Eid, who appeared on CNN on Wednesday, begged Trump to act.

“Please, Mr. President, in the name of every woman and child and elder who got killed by the Assad regime, please come and help us,” he said.

“Don’t make the same mistake that President Obama did . . . Now you should show the world that those days are over.”

Sir Kim Darroch, Britain’s ambassador to the US, agreed with Eid, the Sunday Times reported.

“[Darroch] said that Trump had inadvertently created a political test for himself by calling Obama weak,” a security source told the paper. “By his own logic he would be weak if he did not act.”

King Abdullah of Jordan, who met with Trump at the White House Wednesday, also pressed Trump to act, sources said.

On Thursday, Trump formally authorized military strikes after arriving in Florida on Air Force One for a summit with Xi Jinping, the Chinese president, at Mar-a-Lago.

“I think it does demonstrate that President Trump is willing to act when governments and actors cross the line on violating commitments they’ve made and cross the line in the most heinous of ways,” Tillerson said after the US airstrike.

Tillerson’s trip to Moscow will follow a meeting Tuesday of G-7 foreign ministers in Italy, where he will work to solidify support for a motion censuring Russia.

“President Trump was able to do in two days what President Obama could not do in six years,” said Riad Hijab, a former Syrian prime minister who broke with Assad and joined the opposition.

Vice President Mike Pence spoke by phone with Iraqi Prime Minister Haider al-Abadi on Saturday, assuring him of continued US support in the war on ISIS despite Washington’s strike on the Syrian air base.

Pence “affirmed that US policy in the region didn’t change,” an Iraqi statement said.

Trump formally notified Congress of the US missile strikes on Syria’s Shayrat airfield in a letter addressed to House Speaker Paul Ryan and Senate President Pro Tem Orrin Hatch on Saturday.

Trump said he was writing to keep Congress informed “consistent with the War Powers Resolution,” a 1973 measure requiring the president to notify Congress of military action.
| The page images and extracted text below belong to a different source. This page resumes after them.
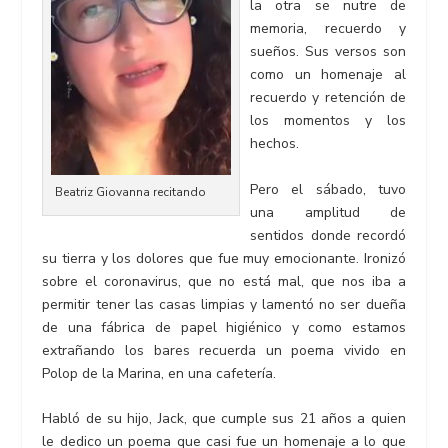
la otra se nutre de
memoria, recuerdo y
sueños. Sus versos son
como un homenaje al
recuerdo y retención de
los momentos y los
hechos.
Pero el sábado, tuvo
Beatriz Giovanna recitando
una amplitud de
sentidos donde recordó
su tierra y los dolores que fue muy emocionante. Ironizó
sobre el coronavirus, que no está mal, que nos iba a
permitir tener las casas limpias y lamentó no ser dueña
de una fábrica de papel higiénico y como estamos
extrañando los bares recuerda un poema vivido en
Polop de la Marina, en una cafetería.
Habló de su hijo, Jack, que cumple sus 21 años a quien
le dedico un poema que casi fue un homenaje a lo que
US intelligence indicated “that Syrian military forces operating from this airfield were responsible for the chemical weapons attack on Syrian civilians in southern Idlib province, Syria, that occurred on April 4,” Trump wrote.

The letter asserted that Trump “acted in the vital national security and foreign policy interests of the United States.”
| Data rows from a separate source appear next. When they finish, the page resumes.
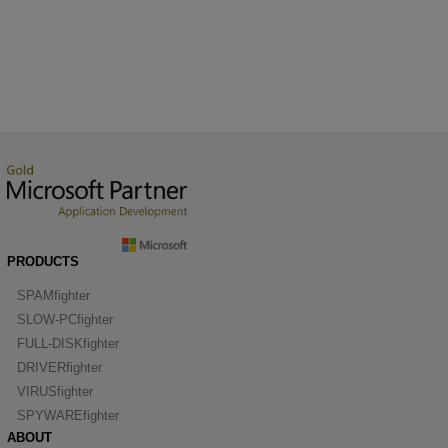
PRODUCTS
SPAMfighter
SLOW-PCfighter
FULL-DISKfighter
DRIVERfighter
VIRUSfighter
SPYWAREfighter
ABOUT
He added that the US “will take additional action, as necessary and appropriate, to further its important national interests.”

Iran, an ally of the Assad regime, called for an impartial investigation into the chemical attack by neutral countries, reflecting claims by Assad and Russia that the chemical weapons in Khan Sheikhoun were held by rebels and hit by the regime’s missiles.

Iranian President Hassan Rouhani, speaking in a live broadcast on state television, also warned that the US strikes risked escalating extremism in the region.

“This man who claimed that he wanted to fight terrorism gave terrorist organizations a reason to celebrate, the American attack,” he said.